I have treated a lady’s pain using ‘the glove hand anaesthesia technique’.24,25 This technique involves an initial hypnosis session where the patient is given a simple suggestion that they can cool their hand down at any time they want to so that it becomes numb. You then suggest that the patient can transfer that numbness to any part of their body. In this case, it was the patient’s lips and consequently she had her lip injections done with no anaesthetic injection or cream and no pain. She now ‘freezes’ her lip before she comes in for treatment. This technique can be useful for any injection, particularly in botulinum toxin treatment for hyperhidrosis of the palms of hands and soles of feet, which are very difficult and painful to anaesthetise.

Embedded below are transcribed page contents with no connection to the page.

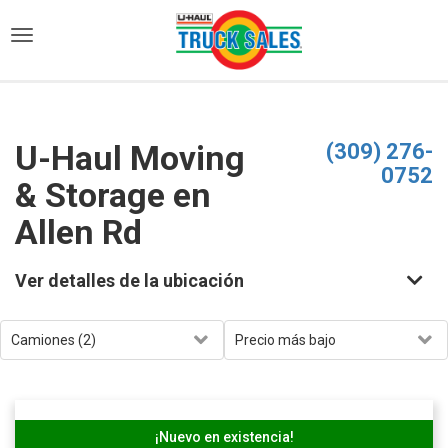
)
U-Haul Moving
(309) 276-
0752
& Storage en
Allen Rd
Ver detalles de la ubicación
¡Nuevo en existencia!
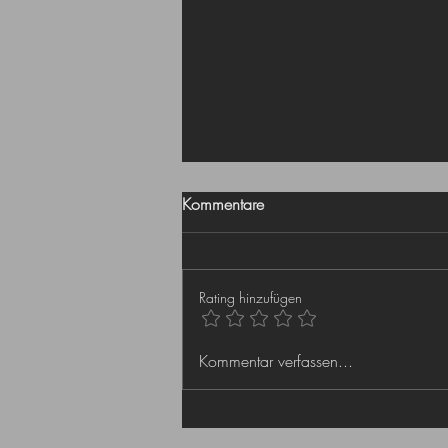
Kommentare
Himbeer-Dom
Rating hinzufügen
Kommentar verfassen...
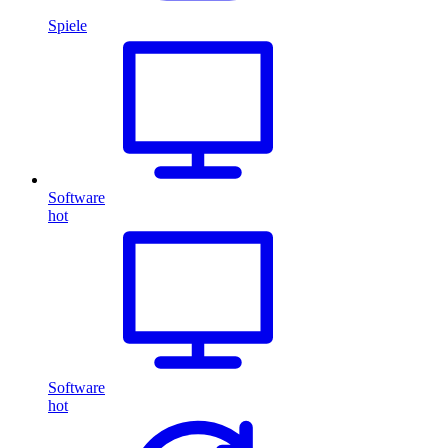
Spiele
Software
hot
Software
hot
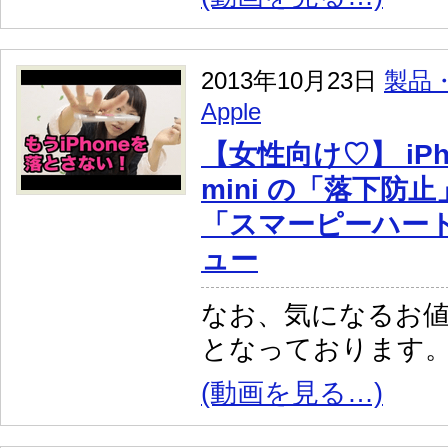
2013年10月23日
製品
Apple
【女性向け♡】 iPho
mini の「落下防
「スマーピーハー
ュー
なお、気になるお値
となっております
(動画を見る…)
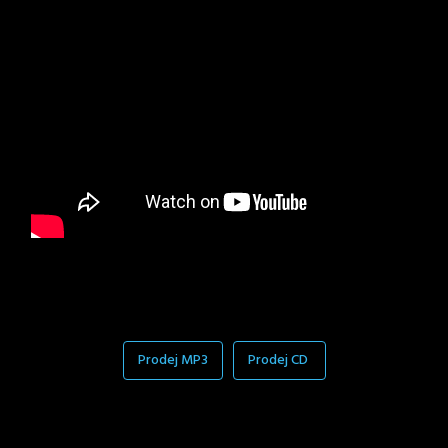
Prodej MP3
Prodej CD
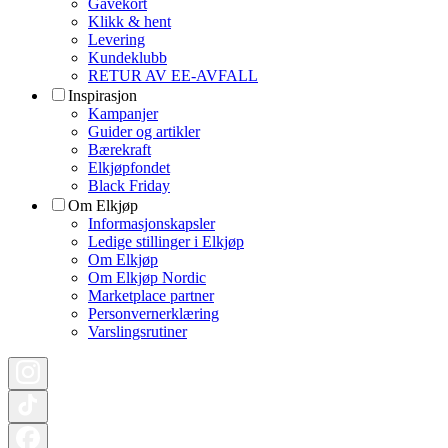
Gavekort
Klikk & hent
Levering
Kundeklubb
RETUR AV EE-AVFALL
Inspirasjon
Kampanjer
Guider og artikler
Bærekraft
Elkjøpfondet
Black Friday
Om Elkjøp
Informasjonskapsler
Ledige stillinger i Elkjøp
Om Elkjøp
Om Elkjøp Nordic
Marketplace partner
Personvernerklæring
Varslingsrutiner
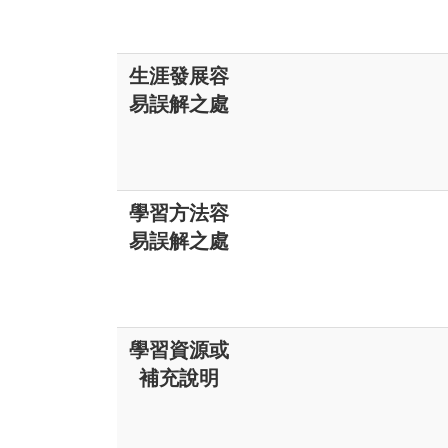
生涯發展容
易誤解之處
學習方法容
易誤解之處
學習資源或
補充說明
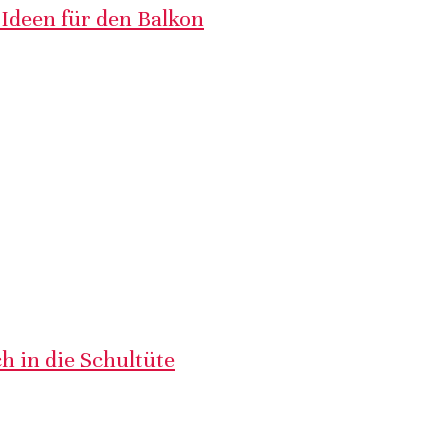
 Ideen für den Balkon
h in die Schultüte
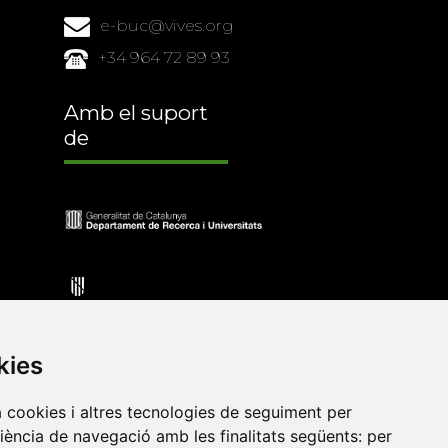
e-buc@vives.org
+34 964 72 89 93
Amb el suport
de
kies
a cookies i altres tecnologies de seguiment per
riència de navegació amb les finalitats següents:
per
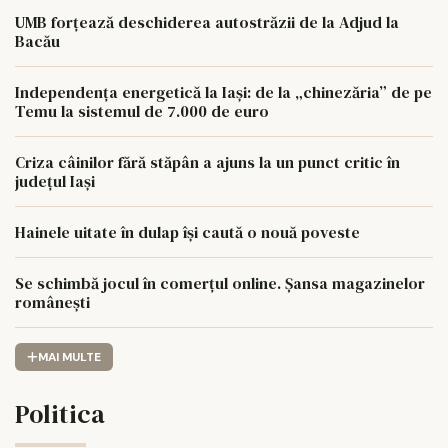
UMB forțează deschiderea autostrăzii de la Adjud la
Bacău
Independența energetică la Iași: de la „chinezăria” de pe
Temu la sistemul de 7.000 de euro
Criza câinilor fără stăpân a ajuns la un punct critic în
județul Iași
Hainele uitate în dulap îşi caută o nouă poveste
Se schimbă jocul în comerțul online. Șansa magazinelor
românești
MAI MULTE
Politica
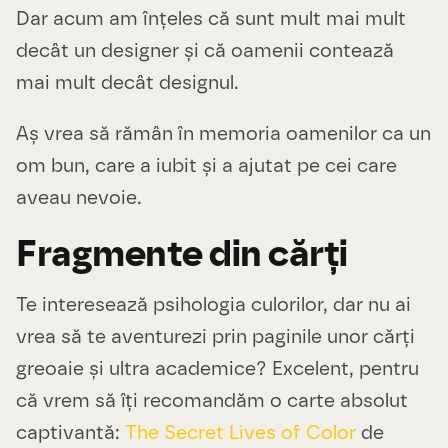
Dar acum am înțeles că sunt mult mai mult
decât un designer și că oamenii contează
mai mult decât designul.
Aș vrea să rămân în memoria oamenilor ca un
om bun, care a iubit și a ajutat pe cei care
aveau nevoie.
Fragmente din cărți
Te interesează psihologia culorilor, dar nu ai
vrea să te aventurezi prin paginile unor cărți
greoaie și ultra academice? Excelent, pentru
că vrem să îți recomandăm o carte absolut
captivantă:
The Secret Lives of Color
de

Hypnosis has been successfully used for those suffering from phobia, such as flying phobia,26 tocophobia,27 dental phobia and needle phobia.29-32 I often address issues surrounding needle phobias with hypnosis and it’s usually an easy solution.
Phobic patients are able to suspend normal critical and logical processing and believe that something, often quite non-threatening, can be terrifying. Most phobias are complex, but have similarities in that the phobia is a symptom of underlying issues which can be, but not always, rooted in traumatic experiences, which may have occurred many years before and sometimes without any conscious memory.33 For needle-phobic patients, I find hypnosis can be useful when combined with the ‘breaking state’ technique from neuro-linguistic programming.34 The idea is to get the patient out of the negative state of worrying about the needle and into another state. It’s a distraction and dissociation hypnosis technique. In my experience, this technique only works if you have built good rapport with the patient. It might involve telling the patient a story that contains a lot of detail and often humour for them to process, which can in fact put them into a very light trance where they are wide awake, similar to the car driving example. If it has worked, they will be deleting everything else that’s going on around them and focussing their attention on one thing, which is the story or metaphor and not their needle phobia.35
Of course, like anything, you should seek training in hypnotherapy before using on your patients. The British Society of Clinical and Academic Hypnosis and the Royal Society of Medicine runs a certificated course for doctors, dentists and nurses.36,37 The British Society of Medical and Dental Hypnosis Scotland, also run courses on hypnosis.38 Alongside this, I have undergone training in neuro linguistic programming, and this has been an extremely useful addition to my hypnosis training.
Hypnotherapy can be used as an alternate therapy in many parts of your clinical practice as well as your personal life. I have found that it’s an especially useful tool for pain management and needle phobia and is something that I use regularly in my practice.